*Requirements*:
Write out the lines of the rows between the line holding "locality: Dry gravelly prairies. Spokane." and the line holding "genus: Naravelia", inclusive, and only those lines.

*Entries*:

-------------------------

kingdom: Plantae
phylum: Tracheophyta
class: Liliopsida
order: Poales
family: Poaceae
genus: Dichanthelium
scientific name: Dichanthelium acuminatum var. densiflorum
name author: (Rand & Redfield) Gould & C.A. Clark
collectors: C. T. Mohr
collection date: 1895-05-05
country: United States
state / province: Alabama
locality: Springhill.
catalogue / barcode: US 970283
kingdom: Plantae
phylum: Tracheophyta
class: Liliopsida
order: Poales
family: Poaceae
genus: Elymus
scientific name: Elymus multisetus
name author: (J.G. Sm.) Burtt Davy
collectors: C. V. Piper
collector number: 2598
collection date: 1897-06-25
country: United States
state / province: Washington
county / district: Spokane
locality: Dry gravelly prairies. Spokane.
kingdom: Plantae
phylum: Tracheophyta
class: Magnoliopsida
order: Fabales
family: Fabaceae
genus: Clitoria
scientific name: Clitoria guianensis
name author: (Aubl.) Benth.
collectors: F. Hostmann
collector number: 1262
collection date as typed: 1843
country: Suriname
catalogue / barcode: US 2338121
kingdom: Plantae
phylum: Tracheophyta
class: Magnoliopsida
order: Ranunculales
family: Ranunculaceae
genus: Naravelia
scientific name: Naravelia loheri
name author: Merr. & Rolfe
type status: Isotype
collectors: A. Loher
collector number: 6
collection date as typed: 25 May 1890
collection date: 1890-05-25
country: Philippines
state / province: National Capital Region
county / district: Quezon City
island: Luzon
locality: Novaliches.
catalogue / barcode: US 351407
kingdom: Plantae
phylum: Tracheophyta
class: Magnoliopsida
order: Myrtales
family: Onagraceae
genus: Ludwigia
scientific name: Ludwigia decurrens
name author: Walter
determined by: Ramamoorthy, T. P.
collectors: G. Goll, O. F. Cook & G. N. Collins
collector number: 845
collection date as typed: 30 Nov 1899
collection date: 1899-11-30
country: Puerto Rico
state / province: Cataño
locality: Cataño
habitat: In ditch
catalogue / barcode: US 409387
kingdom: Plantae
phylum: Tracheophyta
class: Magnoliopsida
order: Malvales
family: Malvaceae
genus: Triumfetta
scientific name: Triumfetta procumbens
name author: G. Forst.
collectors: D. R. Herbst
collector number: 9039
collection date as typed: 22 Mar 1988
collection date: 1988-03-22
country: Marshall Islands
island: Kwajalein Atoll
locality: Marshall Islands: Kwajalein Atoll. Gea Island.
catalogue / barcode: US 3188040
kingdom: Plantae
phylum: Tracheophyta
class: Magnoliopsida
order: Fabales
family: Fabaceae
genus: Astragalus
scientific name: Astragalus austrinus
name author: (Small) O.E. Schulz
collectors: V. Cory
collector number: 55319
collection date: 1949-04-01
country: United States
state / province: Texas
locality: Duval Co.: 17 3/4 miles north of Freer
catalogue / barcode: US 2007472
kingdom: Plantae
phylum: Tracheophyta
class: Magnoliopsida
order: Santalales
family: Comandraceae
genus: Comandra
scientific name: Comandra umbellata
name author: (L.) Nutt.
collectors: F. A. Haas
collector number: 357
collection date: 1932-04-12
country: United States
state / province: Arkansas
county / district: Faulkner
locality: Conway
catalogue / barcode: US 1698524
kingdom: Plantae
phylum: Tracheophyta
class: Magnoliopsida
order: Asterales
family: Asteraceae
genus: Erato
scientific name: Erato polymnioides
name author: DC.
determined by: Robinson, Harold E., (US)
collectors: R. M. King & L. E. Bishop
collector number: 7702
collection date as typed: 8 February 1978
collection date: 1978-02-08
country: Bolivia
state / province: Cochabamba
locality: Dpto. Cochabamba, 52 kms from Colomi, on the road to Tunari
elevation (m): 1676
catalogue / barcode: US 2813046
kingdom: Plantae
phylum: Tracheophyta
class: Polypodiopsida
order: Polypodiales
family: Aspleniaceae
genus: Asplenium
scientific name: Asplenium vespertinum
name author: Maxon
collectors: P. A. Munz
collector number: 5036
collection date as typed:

-------------------------

*Result*:
locality: Dry gravelly prairies. Spokane.
kingdom: Plantae
phylum: Tracheophyta
class: Magnoliopsida
order: Fabales
family: Fabaceae
genus: Clitoria
scientific name: Clitoria guianensis
name author: (Aubl.) Benth.
collectors: F. Hostmann
collector number: 1262
collection date as typed: 1843
country: Suriname
catalogue / barcode: US 2338121
kingdom: Plantae
phylum: Tracheophyta
class: Magnoliopsida
order: Ranunculales
family: Ranunculaceae
genus: Naravelia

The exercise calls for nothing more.